Над моей головой было небо, а небо всегда свободно, открыто ветру и движению туч; под моими ногами была дорога, а дорога всегда свободна – она сделана для того, чтобы по ней ходили, передвигали ногами, подвигались вперед и назад, оставляли одно и находили другое. Дорога, видишь, возлюбленная того, кто свободен: ее нужно поцеловать при встрече и оплакать при прощании.
И когда мои ноги задвигались по дороге, – я подумал, что это совершилось чудо. Смотрю: и Паскале двигает ногами – профессор! Смотрю: и тот молоденький перебирает молодыми ногами, торопится, путается и вдруг бежит.
– Куда?
Но Паскале строго остановил меня:
– Не бросай в него вопросами: ты перебьешь ему ноги. Ведь мы стары с тобою, Джеронимо.
И заплакал. И вдруг снова затрубил глухой трубач.
Мы долго ходили по городу и видели много поразительного, необыкновенного и ужасного.

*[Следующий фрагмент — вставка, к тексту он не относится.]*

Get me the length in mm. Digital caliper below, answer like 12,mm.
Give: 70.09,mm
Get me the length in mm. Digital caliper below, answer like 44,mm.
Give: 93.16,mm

Огонь также нельзя запирать, – это говорю я, Джеронимо Пасканья. Если хочешь быть спокоен, то потуши его совсем, но не запирай его ни в камень, ни в железо, ни в стекло – он убежит, когда с твоим крепким домом случится несчастье. Когда твой крепкий дом упадет и жизнь твоя погаснет, он один будет гореть, сохранит жар и жаркую красноту, всю силу пламени. Полежит немного на земле и даже притворится мертвым; потом поднимет голову на тонкой шее и посмотрит – направо и налево, назад и вперед, И прыгнет. И опять спрячется, и снова посмотрит, выпрямится, закинет голову, вдруг страшно потолстеет.
И уже не одна у него голова на тонкой шее, а тысячи. И уже не тихо ползет он, а бежит, шагает огромными шагами. То был он молчалив, а теперь поет, свистит, кричит, приказывает камню и железу, всех гонит с дороги! Вдруг начинает кружиться.
Мертвых людей мы видели больше, чем живых, и мертвые были спокойны: они не знали, что с ними случилось, и были спокойны. А что было с живыми? Подумай, какую смешную вещь сказал нам один сумасшедший, для которого также открылась дверь в эти великие дни грозного равенства.
Ты думаешь – он был удивлен? Нет. Он смотрел внимательно и благосклонно, и седая щетина на желтом лице дыбилась от гордой радости – словно он сам сделал все это. Я не люблю сумасшедших и хотел пройти мимо, но Паскале профессор остановил меня; и почтительно спросил гордеца:
– Чему вы радуетесь, синьор?
Паскале был человек совсем не маленького роста, но сумасшедший долго разыскивал его глазами, как в груде песку заговорившую песчинку; наконец нашел. И, еле раздвигая губы, – так он был горд, – повторил вопрос: – Чему я радуюсь? Величаво обвел рукою и сказал:
– Вот это настоящий порядок. Мы так давно хотим порядка.
Это он называл порядком! Я рассмеялся; но тут подошел толстый, совсем бешеный монах, и стало еще смешнее.
Они долго представляли нам среди развалин свою комедию, монах и сумасшедший, а мы сидели на камнях, смеялись и поощряли их, кричали «браво».